#### DATA

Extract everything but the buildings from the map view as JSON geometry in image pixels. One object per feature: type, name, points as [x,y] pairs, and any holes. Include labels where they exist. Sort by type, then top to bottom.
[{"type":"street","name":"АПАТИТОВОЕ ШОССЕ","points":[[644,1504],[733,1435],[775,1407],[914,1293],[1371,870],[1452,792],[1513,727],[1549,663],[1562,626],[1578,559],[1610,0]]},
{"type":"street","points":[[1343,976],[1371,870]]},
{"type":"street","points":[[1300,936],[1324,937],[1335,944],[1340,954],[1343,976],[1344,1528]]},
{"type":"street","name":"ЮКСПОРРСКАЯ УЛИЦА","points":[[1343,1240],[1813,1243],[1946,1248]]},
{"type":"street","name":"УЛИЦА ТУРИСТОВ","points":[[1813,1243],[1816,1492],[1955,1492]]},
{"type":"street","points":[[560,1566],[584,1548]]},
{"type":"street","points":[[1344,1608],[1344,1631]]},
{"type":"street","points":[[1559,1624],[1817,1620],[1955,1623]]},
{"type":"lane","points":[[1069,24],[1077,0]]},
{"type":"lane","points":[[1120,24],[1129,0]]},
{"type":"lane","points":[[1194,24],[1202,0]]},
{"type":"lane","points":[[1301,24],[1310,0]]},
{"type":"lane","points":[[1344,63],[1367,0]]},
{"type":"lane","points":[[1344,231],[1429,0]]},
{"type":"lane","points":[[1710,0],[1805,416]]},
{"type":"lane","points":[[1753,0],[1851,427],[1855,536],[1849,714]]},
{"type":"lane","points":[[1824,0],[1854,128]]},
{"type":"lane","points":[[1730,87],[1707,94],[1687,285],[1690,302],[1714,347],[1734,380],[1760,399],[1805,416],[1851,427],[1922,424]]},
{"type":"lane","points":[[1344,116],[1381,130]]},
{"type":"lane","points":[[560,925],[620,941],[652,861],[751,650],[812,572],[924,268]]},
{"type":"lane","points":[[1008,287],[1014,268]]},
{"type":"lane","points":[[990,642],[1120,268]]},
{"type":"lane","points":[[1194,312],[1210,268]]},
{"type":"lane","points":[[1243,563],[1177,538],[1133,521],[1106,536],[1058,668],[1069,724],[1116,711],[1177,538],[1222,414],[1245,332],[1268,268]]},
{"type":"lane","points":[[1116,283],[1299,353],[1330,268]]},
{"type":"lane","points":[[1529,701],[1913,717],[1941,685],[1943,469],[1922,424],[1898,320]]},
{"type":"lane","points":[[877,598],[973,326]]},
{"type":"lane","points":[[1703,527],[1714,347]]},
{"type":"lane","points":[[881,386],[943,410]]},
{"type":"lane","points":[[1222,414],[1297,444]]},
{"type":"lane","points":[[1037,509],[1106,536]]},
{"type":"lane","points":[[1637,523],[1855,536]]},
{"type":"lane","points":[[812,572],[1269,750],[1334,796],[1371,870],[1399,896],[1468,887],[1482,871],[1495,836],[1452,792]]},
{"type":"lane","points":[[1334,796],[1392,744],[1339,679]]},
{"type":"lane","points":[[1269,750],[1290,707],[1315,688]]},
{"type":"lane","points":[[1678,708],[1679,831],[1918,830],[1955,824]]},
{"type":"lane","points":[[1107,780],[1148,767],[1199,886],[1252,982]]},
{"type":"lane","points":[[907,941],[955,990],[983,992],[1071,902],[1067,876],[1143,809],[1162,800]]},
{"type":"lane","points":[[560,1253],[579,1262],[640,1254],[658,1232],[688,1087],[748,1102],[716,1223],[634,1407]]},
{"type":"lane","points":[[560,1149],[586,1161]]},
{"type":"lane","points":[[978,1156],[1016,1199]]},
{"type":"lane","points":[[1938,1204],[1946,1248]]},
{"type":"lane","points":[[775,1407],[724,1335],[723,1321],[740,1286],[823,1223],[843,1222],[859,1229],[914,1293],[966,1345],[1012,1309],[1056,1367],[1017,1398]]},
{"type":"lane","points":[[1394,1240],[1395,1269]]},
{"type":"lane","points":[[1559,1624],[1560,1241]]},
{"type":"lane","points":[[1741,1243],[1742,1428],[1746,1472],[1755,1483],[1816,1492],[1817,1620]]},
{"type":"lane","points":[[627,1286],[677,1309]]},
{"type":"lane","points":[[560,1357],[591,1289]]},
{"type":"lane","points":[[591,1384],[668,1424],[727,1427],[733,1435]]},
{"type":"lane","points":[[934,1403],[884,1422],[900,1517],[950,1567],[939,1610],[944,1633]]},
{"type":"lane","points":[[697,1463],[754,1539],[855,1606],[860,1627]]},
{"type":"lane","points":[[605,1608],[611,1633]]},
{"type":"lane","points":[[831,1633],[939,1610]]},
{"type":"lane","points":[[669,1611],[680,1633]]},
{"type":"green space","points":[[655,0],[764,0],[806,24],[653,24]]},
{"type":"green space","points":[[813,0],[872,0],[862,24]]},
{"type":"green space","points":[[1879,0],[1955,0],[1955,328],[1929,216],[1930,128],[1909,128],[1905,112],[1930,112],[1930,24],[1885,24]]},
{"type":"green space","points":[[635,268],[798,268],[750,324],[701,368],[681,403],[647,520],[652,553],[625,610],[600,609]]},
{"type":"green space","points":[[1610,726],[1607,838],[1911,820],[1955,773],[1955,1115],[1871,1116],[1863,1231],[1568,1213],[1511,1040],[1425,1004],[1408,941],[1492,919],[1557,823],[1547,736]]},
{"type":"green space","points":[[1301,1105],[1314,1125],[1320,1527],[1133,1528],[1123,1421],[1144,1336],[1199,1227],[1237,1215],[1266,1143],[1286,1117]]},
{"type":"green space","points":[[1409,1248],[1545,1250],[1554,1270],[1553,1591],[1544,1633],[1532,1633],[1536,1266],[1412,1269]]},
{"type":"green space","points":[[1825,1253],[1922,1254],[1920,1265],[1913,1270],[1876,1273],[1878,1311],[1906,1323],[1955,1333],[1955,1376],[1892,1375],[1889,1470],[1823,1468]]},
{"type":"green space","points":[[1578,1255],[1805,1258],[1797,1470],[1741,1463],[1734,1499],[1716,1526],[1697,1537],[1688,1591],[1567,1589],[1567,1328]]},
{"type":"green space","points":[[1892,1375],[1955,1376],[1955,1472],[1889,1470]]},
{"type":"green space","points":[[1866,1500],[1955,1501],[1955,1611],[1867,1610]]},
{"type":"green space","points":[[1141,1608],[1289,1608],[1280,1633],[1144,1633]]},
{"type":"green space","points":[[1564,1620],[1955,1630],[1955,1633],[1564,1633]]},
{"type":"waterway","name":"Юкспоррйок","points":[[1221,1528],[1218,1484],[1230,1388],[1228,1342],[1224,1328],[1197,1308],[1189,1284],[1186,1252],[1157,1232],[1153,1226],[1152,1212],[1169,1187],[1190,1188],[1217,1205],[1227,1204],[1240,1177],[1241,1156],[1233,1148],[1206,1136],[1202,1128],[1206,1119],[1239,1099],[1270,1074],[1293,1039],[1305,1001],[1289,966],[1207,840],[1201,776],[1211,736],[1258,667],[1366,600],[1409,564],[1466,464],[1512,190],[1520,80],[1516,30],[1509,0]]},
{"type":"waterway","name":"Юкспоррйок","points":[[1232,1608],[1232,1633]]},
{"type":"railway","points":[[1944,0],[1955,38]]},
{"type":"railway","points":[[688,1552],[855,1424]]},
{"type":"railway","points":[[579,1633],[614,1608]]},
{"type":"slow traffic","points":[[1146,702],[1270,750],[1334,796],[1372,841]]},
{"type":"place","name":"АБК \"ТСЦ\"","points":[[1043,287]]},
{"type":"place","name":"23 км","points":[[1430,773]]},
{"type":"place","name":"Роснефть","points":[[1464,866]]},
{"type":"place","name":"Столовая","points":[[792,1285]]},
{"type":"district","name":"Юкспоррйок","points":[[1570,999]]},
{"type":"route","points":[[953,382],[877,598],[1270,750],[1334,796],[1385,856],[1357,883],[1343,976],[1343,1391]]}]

########

◆ TASK OBJECTIVE
Report every line of the entries that carries the word "street".

◆ RESULT OF THE TASK
[{"type":"street","name":"АПАТИТОВОЕ ШОССЕ","points":[[644,1504],[733,1435],[775,1407],[914,1293],[1371,870],[1452,792],[1513,727],[1549,663],[1562,626],[1578,559],[1610,0]]},
{"type":"street","points":[[1343,976],[1371,870]]},
{"type":"street","points":[[1300,936],[1324,937],[1335,944],[1340,954],[1343,976],[1344,1528]]},
{"type":"street","name":"ЮКСПОРРСКАЯ УЛИЦА","points":[[1343,1240],[1813,1243],[1946,1248]]},
{"type":"street","name":"УЛИЦА ТУРИСТОВ","points":[[1813,1243],[1816,1492],[1955,1492]]},
{"type":"street","points":[[560,1566],[584,1548]]},
{"type":"street","points":[[1344,1608],[1344,1631]]},
{"type":"street","points":[[1559,1624],[1817,1620],[1955,1623]]},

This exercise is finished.